Your objective:
Print all of the records. Exclude the images.

* * *

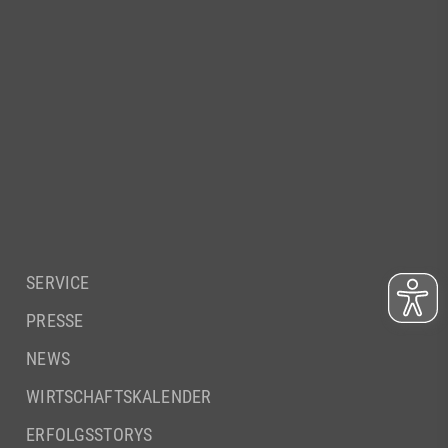
SERVICE
PRESSE
NEWS
WIRTSCHAFTSKALENDER
ERFOLGSSTORYS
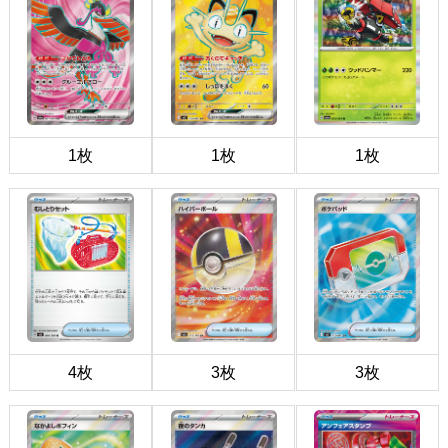
1枚
1枚
1枚
4枚
3枚
3枚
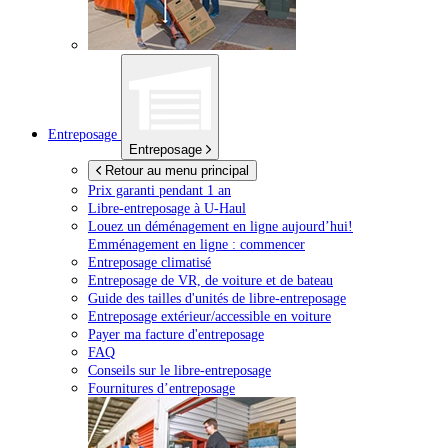
Entreposage
Entreposage
Retour au menu principal
Prix garanti pendant 1 an
Libre-entreposage à
U-Haul
Louez un déménagement en ligne aujourd’hui!
Emménagement en ligne : commencer
Entreposage climatisé
Entreposage de VR, de voiture et de bateau
Guide des tailles d'unités de libre-entreposage
Entreposage extérieur/accessible en voiture
Payer ma facture d'entreposage
FAQ
Conseils sur le libre-entreposage
Fournitures d’entreposage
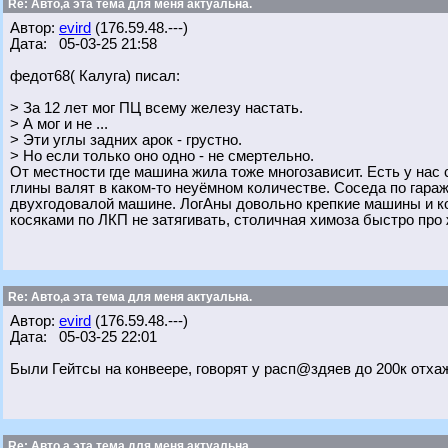
Re: Авто,а эта тема для меня актуальна.
Автор:
evird
(176.59.48.---)
Дата: 05-03-25 21:58
федот68( Калуга) писал:
> За 12 лет мог ПЦ всему железу настать.
> А мог и не ...
> Эти углы задних арок - грустно.
> Но если только оно одно - не смертельно.
От местности где машина жила тоже многозависит. Есть у нас с
глины валят в каком-то неуёмном количестве. Соседа по гара
двухгодовалой машине. ЛогАны довольно крепкие машины и кор
косяками по ЛКП не затягивать, столичная химоза быстро про
Re: Авто,а эта тема для меня актуальна.
Автор:
evird
(176.59.48.---)
Дата: 05-03-25 22:01
Были Гейтсы на конвеере, говорят у расп@здяев до 200к отха
Re: Авто,а эта тема для меня актуальна.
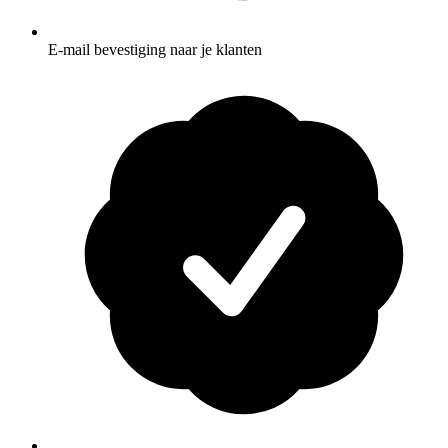
E-mail bevestiging naar je klanten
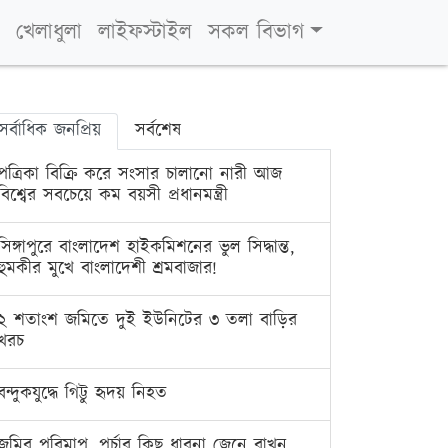
খেলাধুলা
লাইফস্টাইল
সকল বিভাগ
সর্বাধিক জনপ্রিয়
সর্বশেষ
পত্রিকা বিক্রি করে সংসার চালানো নারী আজ
বিশ্বের সবচেয়ে কম বয়সী প্রধানমন্ত্রী
সিঙ্গাপুরে বাংলাদেশ হাইকমিশনের ভুল সিদ্ধান্ত,
হুমকীর মুখে বাংলাদেশী শ্রমবাজার!
২ শতাংশ জমিতে দুই ইউনিটের ৩ তলা বাড়ির
খরচ
বন্দুকযুদ্ধে গিট্টু হৃদয় নিহত
জমির পরিমাপ, পর্চার কিছু ধারনা জেনে রাখুন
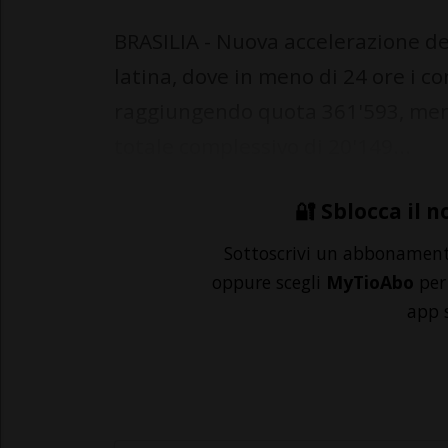
BRASILIA - Nuova accelerazione d
latina, dove in meno di 24 ore i co
raggiungendo quota 361'593, ment
totale complessivo di 20'149...
🔐 Sblocca il n
Sottoscrivi un abbonamen
oppure scegli
MyTioAbo
per 
app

* * *

Written solution:
SERVICE
PRESSE
NEWS
WIRTSCHAFTSKALENDER
ERFOLGSSTORYS
1枚
1枚
1枚
4枚
3枚
3枚
Entreposage
Entreposage
Retour au menu principal
Prix garanti pendant 1 an
Libre-entreposage à
U-Haul
Louez un déménagement en ligne aujourd’hui!
Emménagement en ligne : commencer
Entreposage climatisé
Entreposage de VR, de voiture et de bateau
Guide des tailles d'unités de libre-entreposage
Entreposage extérieur/accessible en voiture
Payer ma facture d'entreposage
FAQ
Conseils sur le libre-entreposage
Fournitures d’entreposage
Re: Авто,а эта тема для меня актуальна.
Автор:
evird
(176.59.48.---)
Дата: 05-03-25 21:58
федот68( Калуга) писал:
> За 12 лет мог ПЦ всему железу настать.
> А мог и не ...
> Эти углы задних арок - грустно.
> Но если только оно одно - не смертельно.
От местности где машина жила тоже многозависит. Есть у нас с
глины валят в каком-то неуёмном количестве. Соседа по гара
двухгодовалой машине. ЛогАны довольно крепкие машины и кор
косяками по ЛКП не затягивать, столичная химоза быстро про
Re: Авто,а эта тема для меня актуальна.
Автор:
evird
(176.59.48.---)
Дата: 05-03-25 22:01
Были Гейтсы на конвеере, говорят у расп@здяев до 200к отха
Re: Авто,а эта тема для меня актуальна.
E-mail bevestiging naar je klanten
খেলাধুলা
লাইফস্টাইল
সকল বিভাগ
সর্বাধিক জনপ্রিয়
সর্বশেষ
পত্রিকা বিক্রি করে সংসার চালানো নারী আজ
বিশ্বের সবচেয়ে কম বয়সী প্রধানমন্ত্রী
সিঙ্গাপুরে বাংলাদেশ হাইকমিশনের ভুল সিদ্ধান্ত,
হুমকীর মুখে বাংলাদেশী শ্রমবাজার!
২ শতাংশ জমিতে দুই ইউনিটের ৩ তলা বাড়ির
খরচ
বন্দুকযুদ্ধে গিট্টু হৃদয় নিহত
জমির পরিমাপ, পর্চার কিছু ধারনা জেনে রাখুন
BRASILIA - Nuova accelerazione d
latina, dove in meno di 24 ore i co
raggiungendo quota 361'593, ment
totale complessivo di 20'149...
🔐 Sblocca il n
Sottoscrivi un abbonamen
oppure scegli
MyTioAbo
per 
app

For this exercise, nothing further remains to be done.